**Exercise**: Search the entries for lines with the string "from" and say how many there are, giving only the number.

**Records shown**:
━━━━

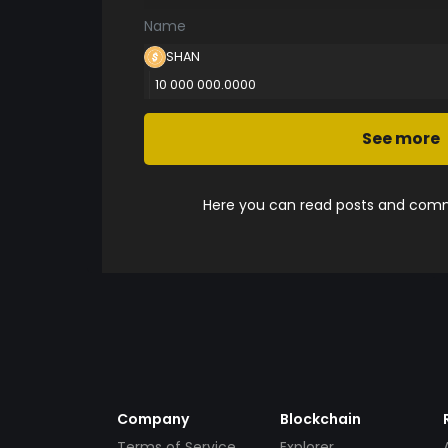
Name
SHAN
10 000 000.0000
See more
Here you can read posts and comme
Company
Blockchain
Terms of Service
Explorer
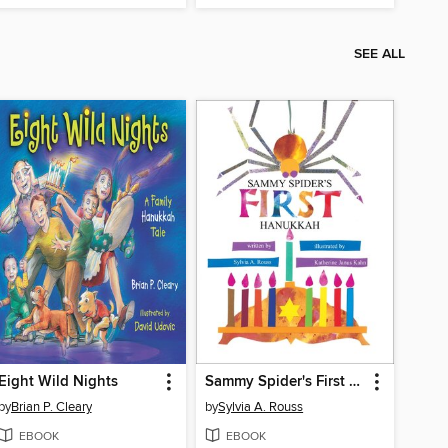
SEE ALL
Eight Wild Nights
Sammy Spider's First Hanukkah
by
Brian P. Cleary
by
Sylvia A. Rouss
EBOOK
EBOOK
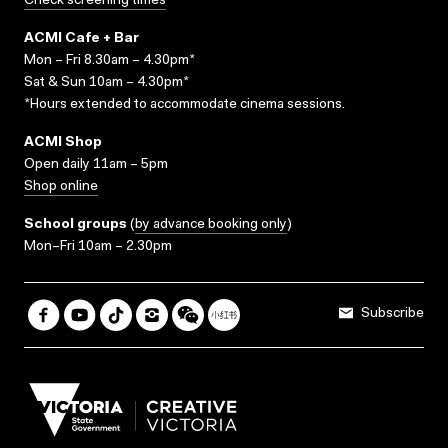
Check screening times
ACMI Cafe + Bar
Mon – Fri 8.30am – 4.30pm*
Sat & Sun 10am – 4.30pm*
*Hours extended to accommodate cinema sessions.
ACMI Shop
Open daily 11am – 5pm
Shop online
School groups
(
by advance booking only
)
Mon–Fri 10am – 2.30pm
Subscribe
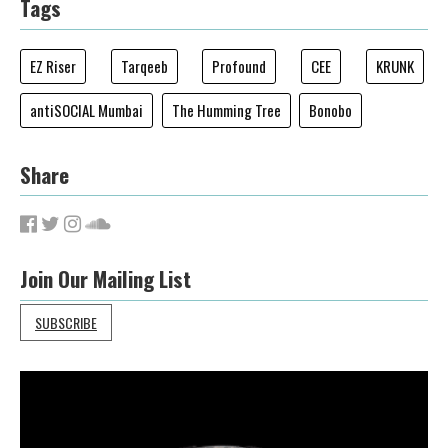
Tags
EZ Riser
Tarqeeb
Profound
CEE
KRUNK
antiSOCIAL Mumbai
The Humming Tree
Bonobo
Share
Join Our Mailing List
SUBSCRIBE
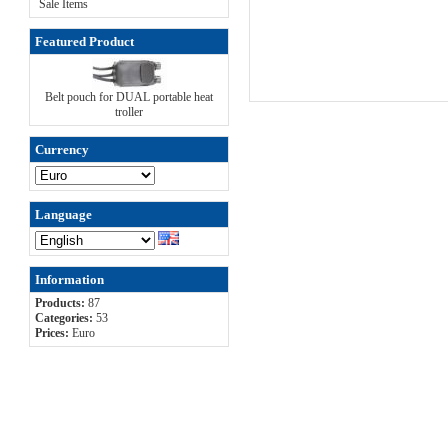
Sale Items
Featured Product
Belt pouch for DUAL portable heat
troller
Currency
Language
Information
Products:
87
Categories:
53
Prices:
Euro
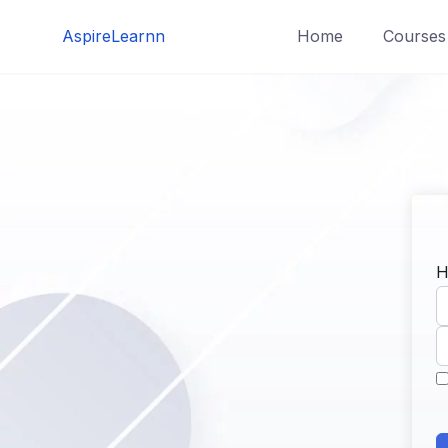
Skip
AspireLearnn
Home
Courses
to
content
H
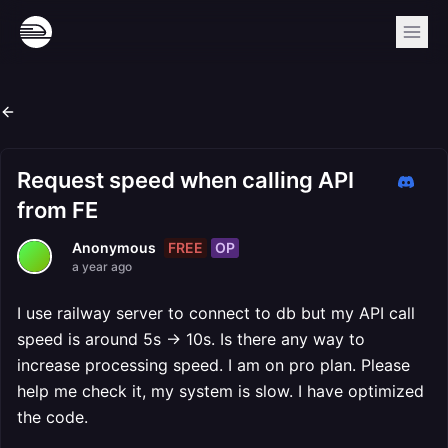
Request speed when calling API
from FE
FREE
OP
Anonymous
a year ago
I use railway server to connect to db but my API call
speed is around 5s -> 10s. Is there any way to
increase processing speed. I am on pro plan. Please
help me check it, my system is slow. I have optimized
the code.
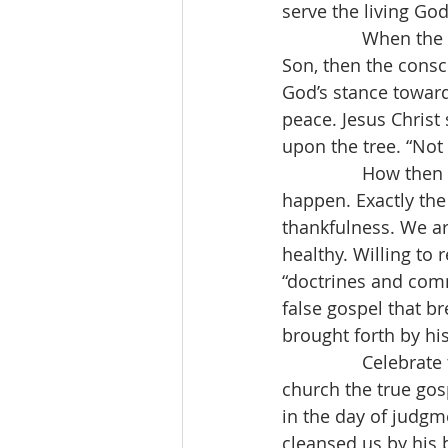
serve the living God
When the r
Son, then the consc
God’s stance toward
peace. Jesus Christ 
upon the tree. “Not 
                How 
happen. Exactly the 
thankfulness. We ar
healthy. Willing to 
“doctrines and com
false gospel that b
brought forth by hi
                Celeb
church the true gosp
in the day of judgm
cleansed us by his 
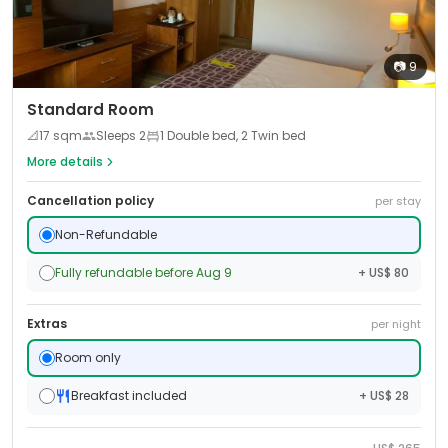
📷
9
Standard Room
📐
17
sqm
Sleeps
2
1 Double bed, 2 Twin bed
More details
Cancellation policy
per stay
Non-Refundable
Fully refundable before Aug 9
+ US$ 80
Extras
per night
Room only
Breakfast included
+ US$ 28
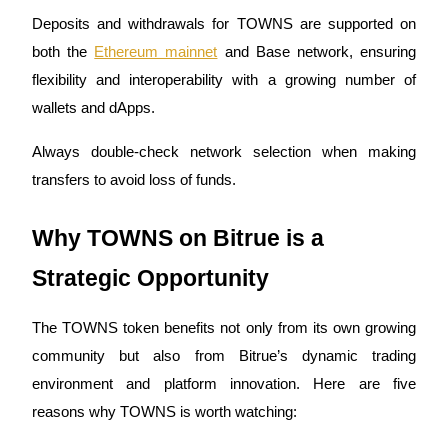
Deposits and withdrawals for TOWNS are supported on
both the
Ethereum mainnet
and Base network, ensuring
flexibility and interoperability with a growing number of
Auto Invest
wallets and dApps.
Grab long-term profit and flexible interests
Always double-check network selection when making
transfers to avoid loss of funds.
Why TOWNS on Bitrue is a
Strategic Opportunity
The TOWNS token benefits not only from its own growing
Staking 101
community but also from Bitrue’s dynamic trading
Learn about earning passive income
environment and platform innovation. Here are five
Bitrue
AI
reasons why TOWNS is worth watching:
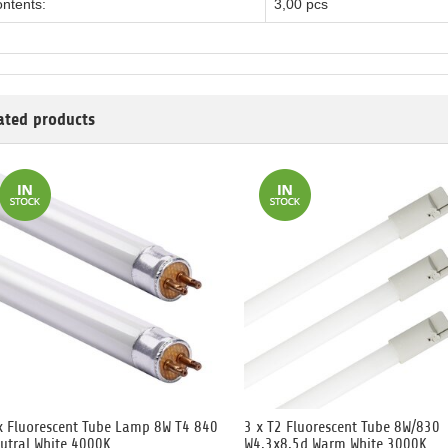
ntents:
3,00 pcs
ated products
x Fluorescent Tube Lamp 8W T4 840
3 x T2 Fluorescent Tube 8W/830
utral White 4000K
W4.3x8.5d Warm White 3000K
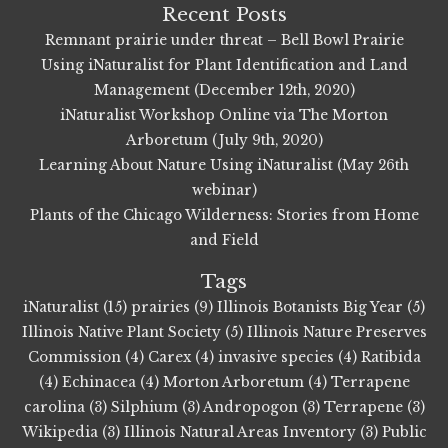
Recent Posts
Remnant prairie under threat – Bell Bowl Prairie
Using iNaturalist for Plant Identification and Land
Management (December 12th, 2020)
iNaturalist Workshop Online via The Morton
Arboretum (July 9th, 2020)
Learning About Nature Using iNaturalist (May 26th
webinar)
Plants of the Chicago Wilderness: Stories from Home
and Field
Tags
iNaturalist (15)
prairies (9)
Illinois Botanists Big Year (5)
Illinois Native Plant Society (5)
Illinois Nature Preserves
Commission (4)
Carex (4)
invasive species (4)
Ratibida
(4)
Echinacea (4)
Morton Arboretum (4)
Terrapene
carolina (3)
Silphium (3)
Andropogon (3)
Terrapene (3)
Wikipedia (3)
Illinois Natural Areas Inventory (3)
Public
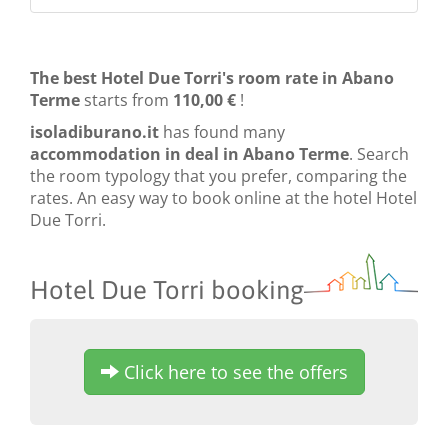
The best Hotel Due Torri's room rate in Abano
Terme
starts from
110,00 €
!
isoladiburano.it
has found many
accommodation in deal in Abano Terme
. Search
the room typology that you prefer, comparing the
rates. An easy way to book online at the hotel Hotel
Due Torri.
Hotel Due Torri booking
Click here to see the offers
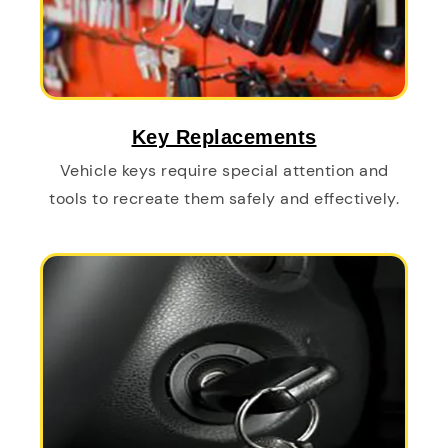
Key Replacements
Vehicle keys require special attention and
tools to recreate them safely and effectively.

━━━━

**Exercise answer**: 5